> Provided information:
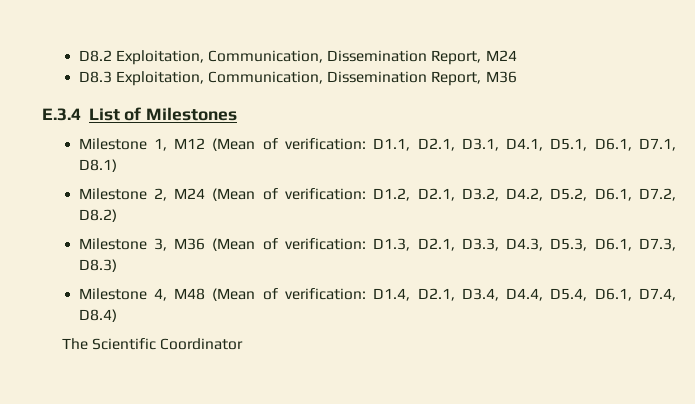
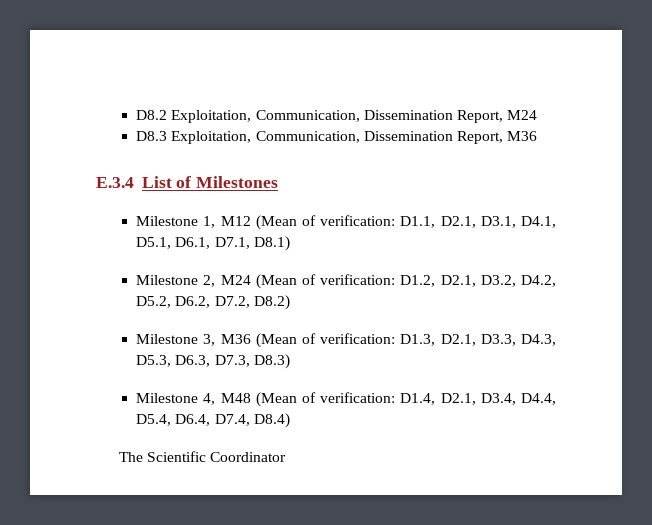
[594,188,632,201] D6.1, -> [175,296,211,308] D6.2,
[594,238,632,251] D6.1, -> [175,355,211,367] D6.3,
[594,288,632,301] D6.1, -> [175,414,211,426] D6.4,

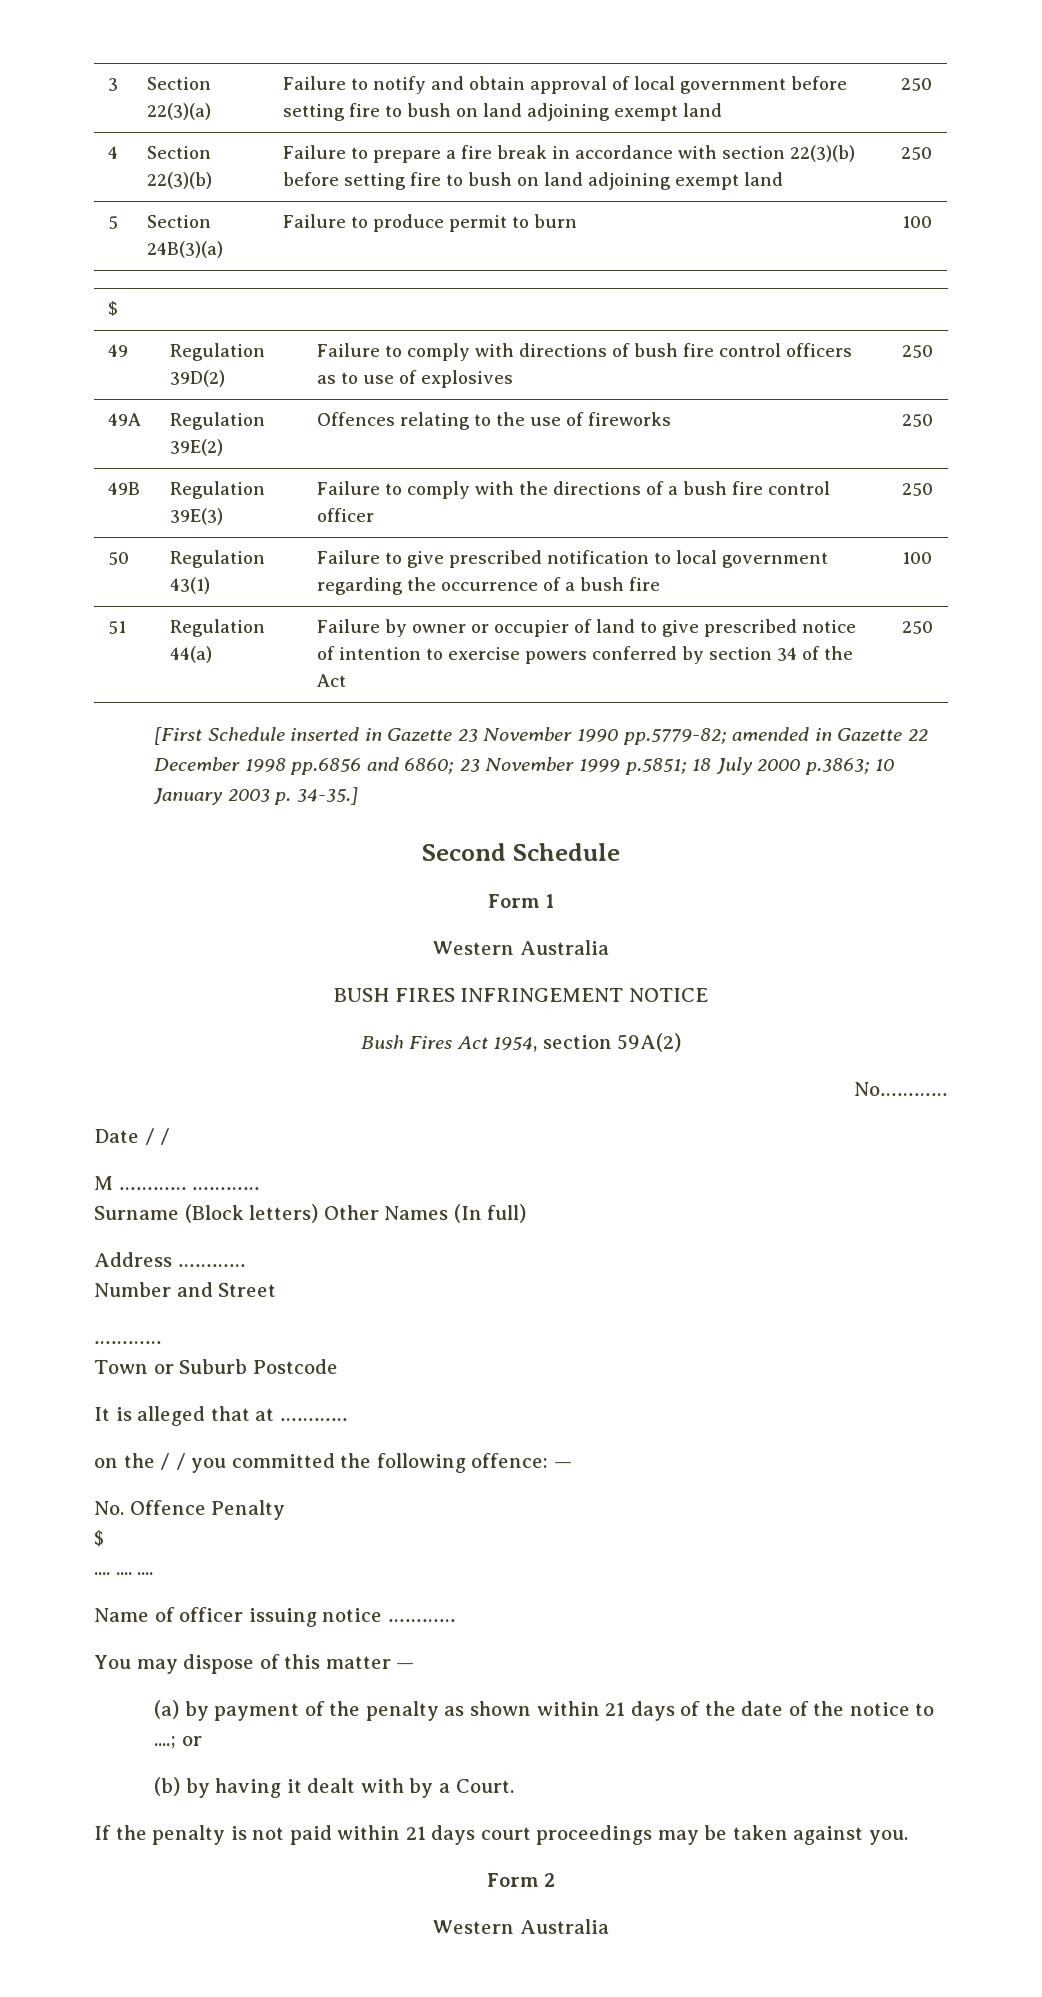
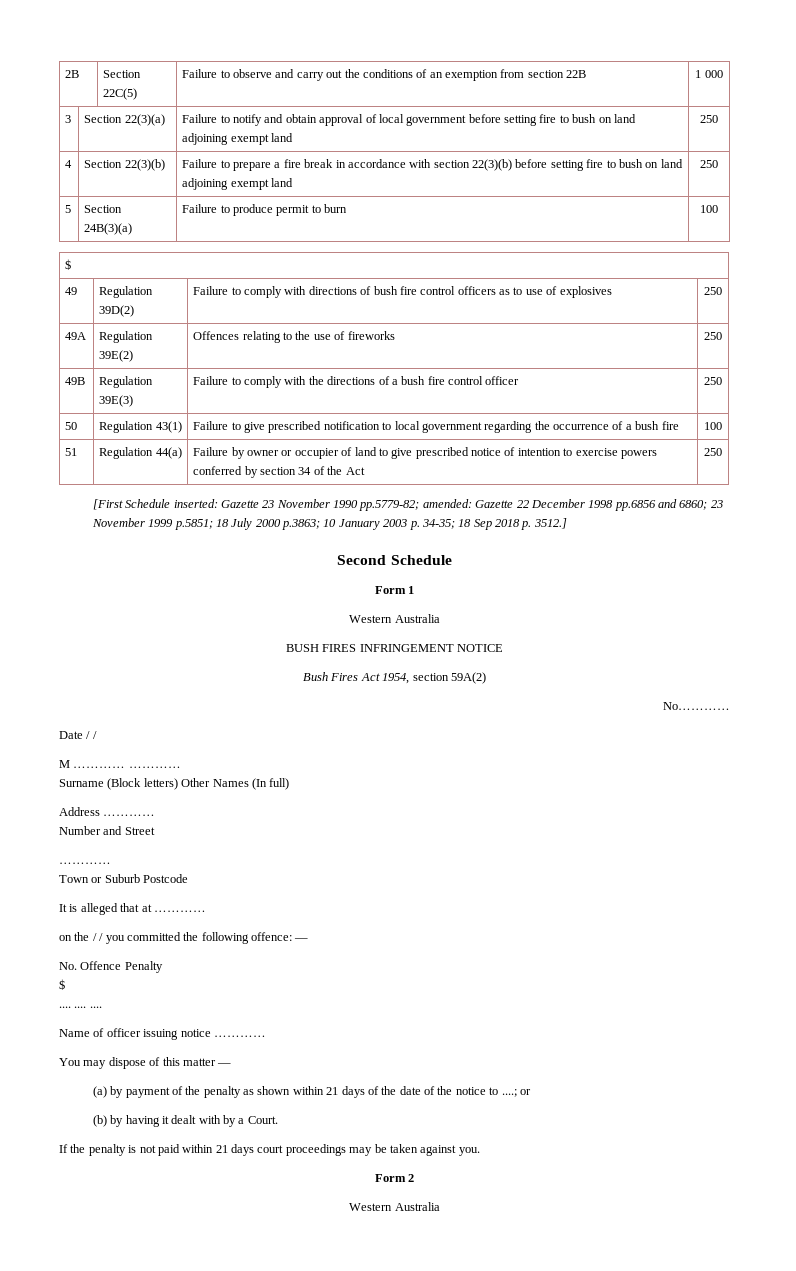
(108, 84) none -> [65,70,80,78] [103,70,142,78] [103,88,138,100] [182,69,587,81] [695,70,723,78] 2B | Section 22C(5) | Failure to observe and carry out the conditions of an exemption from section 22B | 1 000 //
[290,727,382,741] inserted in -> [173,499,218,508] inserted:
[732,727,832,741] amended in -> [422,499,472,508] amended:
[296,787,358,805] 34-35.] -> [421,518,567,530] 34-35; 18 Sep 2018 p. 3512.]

> Work to be completed:
Extract exactly the lines between the line containing "[732,727,832,741] amended in" and the end of the data, including both.

> Response area:
[732,727,832,741] amended in -> [422,499,472,508] amended:
[296,787,358,805] 34-35.] -> [421,518,567,530] 34-35; 18 Sep 2018 p. 3512.]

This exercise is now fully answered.